Your goal. Filter these records by the string "TOEIC", copying each line that holds it.

Stored dataset items
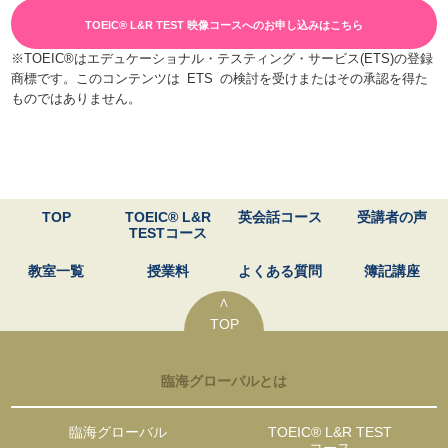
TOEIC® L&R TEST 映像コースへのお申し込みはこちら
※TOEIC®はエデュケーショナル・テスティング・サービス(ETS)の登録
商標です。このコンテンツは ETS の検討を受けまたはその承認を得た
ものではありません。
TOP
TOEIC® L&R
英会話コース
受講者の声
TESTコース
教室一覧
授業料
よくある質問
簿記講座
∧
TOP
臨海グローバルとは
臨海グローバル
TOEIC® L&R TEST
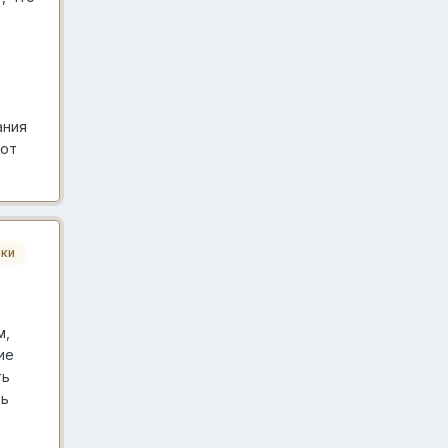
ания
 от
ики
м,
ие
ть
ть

==

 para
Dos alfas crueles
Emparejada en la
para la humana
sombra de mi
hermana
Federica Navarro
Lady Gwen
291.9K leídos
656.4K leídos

...

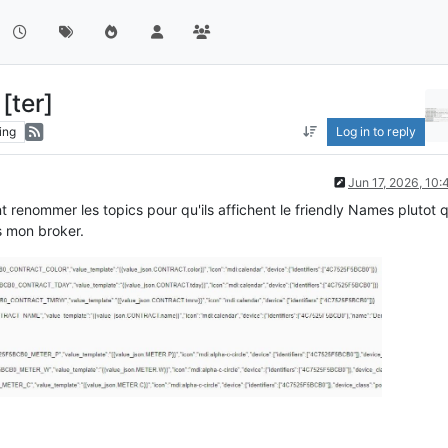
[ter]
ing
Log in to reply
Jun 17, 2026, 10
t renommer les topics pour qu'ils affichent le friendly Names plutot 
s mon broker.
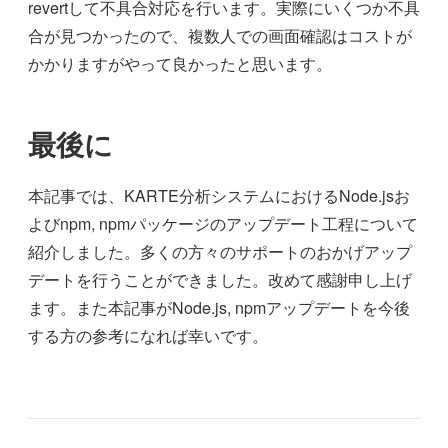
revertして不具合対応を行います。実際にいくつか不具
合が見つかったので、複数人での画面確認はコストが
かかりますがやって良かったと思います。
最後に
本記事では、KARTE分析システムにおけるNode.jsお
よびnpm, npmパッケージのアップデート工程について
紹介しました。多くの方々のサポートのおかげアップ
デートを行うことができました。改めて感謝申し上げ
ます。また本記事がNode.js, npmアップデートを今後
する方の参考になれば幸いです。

Answer section.
TOEIC® L&R TEST 映像コースへのお申し込みはこちら
※TOEIC®はエデュケーショナル・テスティング・サービス(ETS)の登録
TOEIC® L&R
TOEIC® L&R TEST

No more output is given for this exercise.